Zhu, Dong-Qin; Chen, Qian; Xiang, Yi-Lan; Zhan, Chen-Yi; Zhang, Ming-Yue; Chen, Chao; Zhuge, Qi-Chuan; Chen, Wei-Jian; Yang, Xiao-Ming; Yang, Yun-Jun.
Afiliação
  • Zhu DQ; Department of Radiology, The First Affiliated Hospital of Wenzhou Medical University, Wenzhou 325000, China.
  • Chen Q; Department of Radiology, The First Affiliated Hospital of Wenzhou Medical University, Wenzhou 325000, China.
  • Xiang YL; Department of Radiology, The First Affiliated Hospital of Wenzhou Medical University, Wenzhou 325000, China.

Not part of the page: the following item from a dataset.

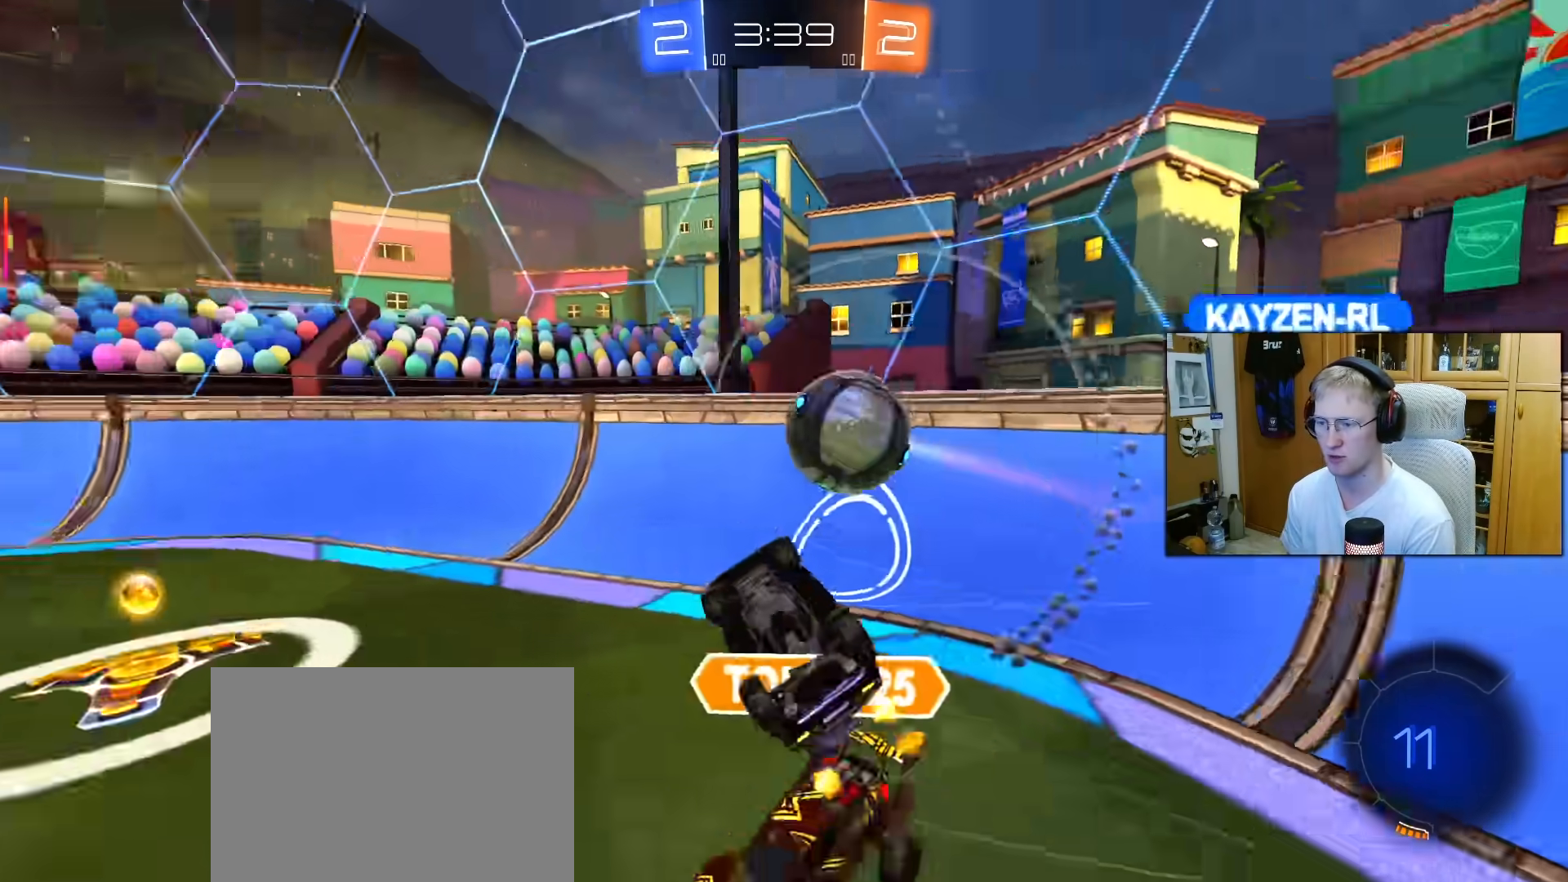
{"buttons": [], "left_stick": "center", "right_stick": "center", "events": [[17, "TRIANGLE", "down"], [100, "L1", "up"], [117, "TRIANGLE", "up"], [233, "left_stick", "center"]]}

  • Zhan CY; Department of Radiology, The First Affiliated Hospital of Wenzhou Medical University, Wenzhou 325000, China.
  • Zhang MY; Department of Radiology, The First Affiliated Hospital of Wenzhou Medical University, Wenzhou 325000, China.

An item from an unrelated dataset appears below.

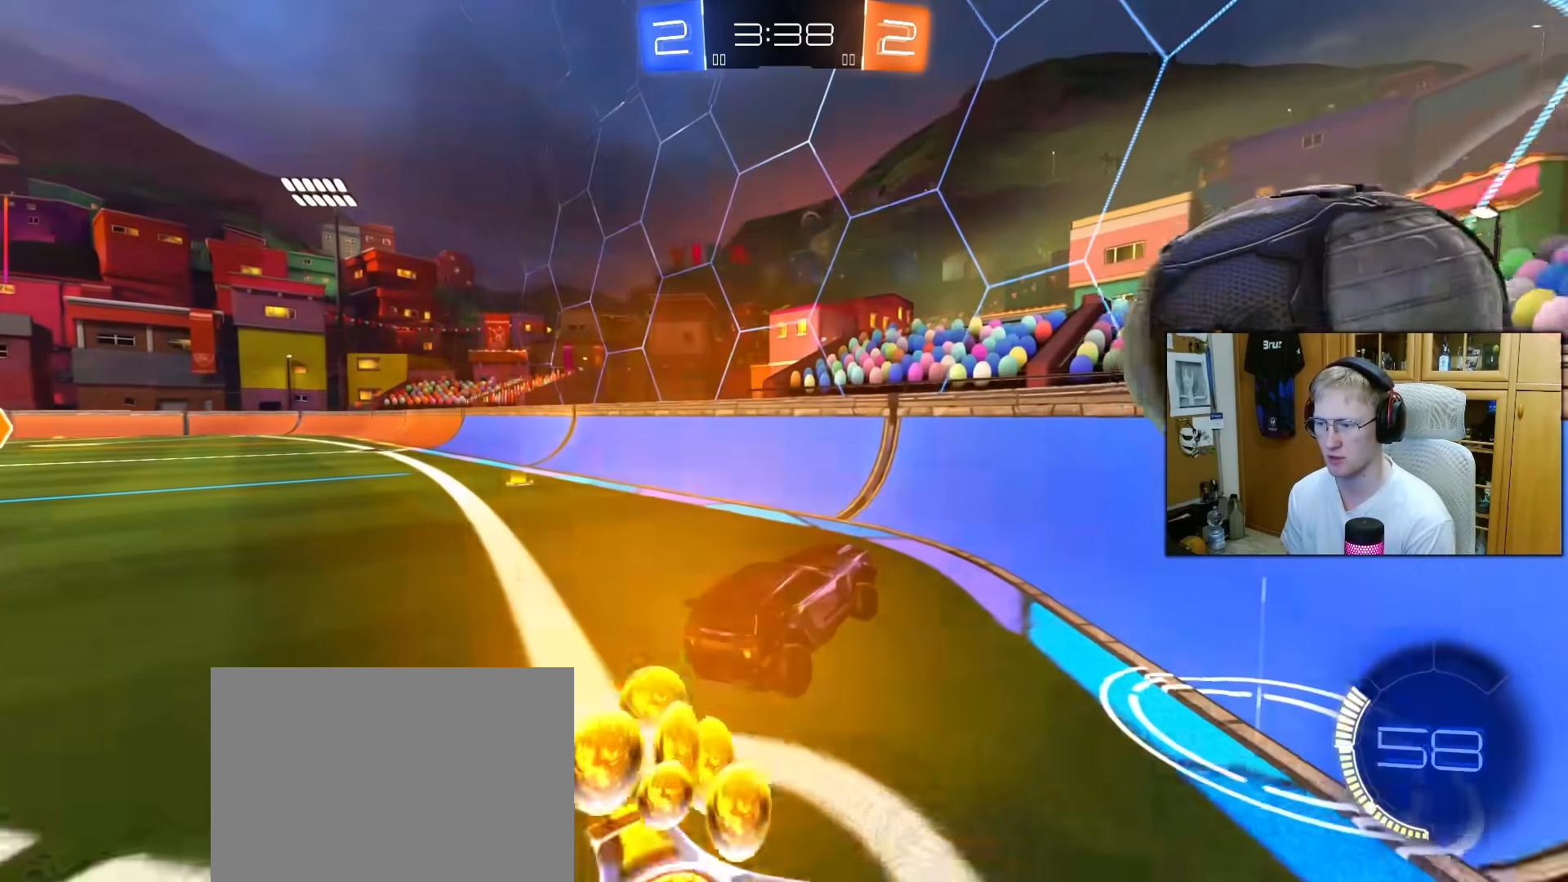
{"buttons": ["R1", "R2"], "left_stick": "left", "right_stick": "center", "events": [[50, "left_stick", "right"], [133, "left_stick", "center"], [233, "left_stick", "left"], [333, "R2", "down"], [417, "R1", "down"]]}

  • Chen C; Department of Radiology, The First Affiliated Hospital of Wenzhou Medical University, Wenzhou 325000, China.
  • Zhuge QC; Department of Neurosurgery, The First Affiliated Hospital of Wenzhou Medical University, Wenzhou 325000, China.
  • Chen WJ; Department of Radiology, The First Affiliated Hospital of Wenzhou Medical University, Wenzhou 325000, China.
  • Yang XM; Department of Radiology, Lab-Yang, University of Washington, Seattle, WA 98109, USA.
  • Yang YJ; Department of Radiology, The First Affiliated Hospital of Wenzhou Medical University, Wenzhou 325000, China.
Aging (Albany NY) ; 13(9): 12833-12848, 2021 05 04.
Article em En | MEDLINE | ID: mdl-33946042
ABSTRACT
We constructed a radiomics-clinical model to predict intraventricular hemorrhage (IVH) growth after spontaneous intracerebral hematoma. The model was developed using a training cohort (N=626) and validated with an independent testing cohort (N=270). Radiomics features and clinical predictors were selected using the least absolute shrinkage and selection operator (LASSO) method and multivariate analysis. The radiomics score (Rad-score) was calculated through linear combination of selected features multiplied by their respective LASSO coefficients. The support vector machine (SVM) method was used to construct the model. IVH growth was experienced by 13.4% and 13.7% of patients in the training and testing cohorts, respectively. The Rad-score was associated with severe IVH and poor outcome. Independent predictors of IVH growth included hypercholesterolemia (odds ratio [OR], 0.12 [95%CI, 0.02-0.90]; p=0.039), baseline Graeb score (OR, 1.26 [95%CI, 1.16-1.36]; p<0.001), time to initial CT (OR, 0.70 [95%CI, 0.58-0.86]; p<0.001), international normalized ratio (OR, 4.27 [95%CI, 1.40, 13.0]; p=0.011), and Rad-score (OR, 2.3 [95%CI, 1.6-3.3]; p<0.001). In the training cohort, the model achieved an AUC of 0.78, sensitivity of 0.83, and specificity of 0.66. In the testing cohort, AUC, sensitivity, and specificity were 0.71, 0.81, and 0.64, respectively. This radiomics-clinical model thus has the potential to predict IVH growth.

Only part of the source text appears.